### [DESCRIPTION OF THE TASK]
Going through the lines below, tally those that include "pixels", and give only the number.

[Dataset entries]
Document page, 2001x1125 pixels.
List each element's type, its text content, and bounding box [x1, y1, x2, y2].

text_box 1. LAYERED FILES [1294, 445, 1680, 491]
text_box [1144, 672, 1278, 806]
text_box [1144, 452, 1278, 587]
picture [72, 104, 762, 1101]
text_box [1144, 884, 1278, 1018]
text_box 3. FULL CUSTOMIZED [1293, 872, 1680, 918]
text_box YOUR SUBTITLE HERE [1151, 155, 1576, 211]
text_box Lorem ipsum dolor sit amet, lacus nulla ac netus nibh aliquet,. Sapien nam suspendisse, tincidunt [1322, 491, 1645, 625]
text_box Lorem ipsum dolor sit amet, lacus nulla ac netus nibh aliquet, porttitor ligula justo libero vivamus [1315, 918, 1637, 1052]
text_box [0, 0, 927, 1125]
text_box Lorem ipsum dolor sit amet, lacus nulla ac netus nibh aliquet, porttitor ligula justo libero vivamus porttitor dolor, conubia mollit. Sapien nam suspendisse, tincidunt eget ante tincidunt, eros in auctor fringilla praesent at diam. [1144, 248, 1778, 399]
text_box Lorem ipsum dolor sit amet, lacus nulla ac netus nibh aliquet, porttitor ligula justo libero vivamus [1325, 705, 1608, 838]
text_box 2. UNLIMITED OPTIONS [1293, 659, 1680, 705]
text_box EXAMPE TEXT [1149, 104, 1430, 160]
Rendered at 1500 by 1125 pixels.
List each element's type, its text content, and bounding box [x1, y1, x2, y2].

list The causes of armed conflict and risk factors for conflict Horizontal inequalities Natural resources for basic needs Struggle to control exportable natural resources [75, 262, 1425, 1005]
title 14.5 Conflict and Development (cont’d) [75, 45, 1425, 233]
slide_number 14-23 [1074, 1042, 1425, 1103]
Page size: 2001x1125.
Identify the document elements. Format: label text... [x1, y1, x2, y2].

### [ANSWER SPACE]
2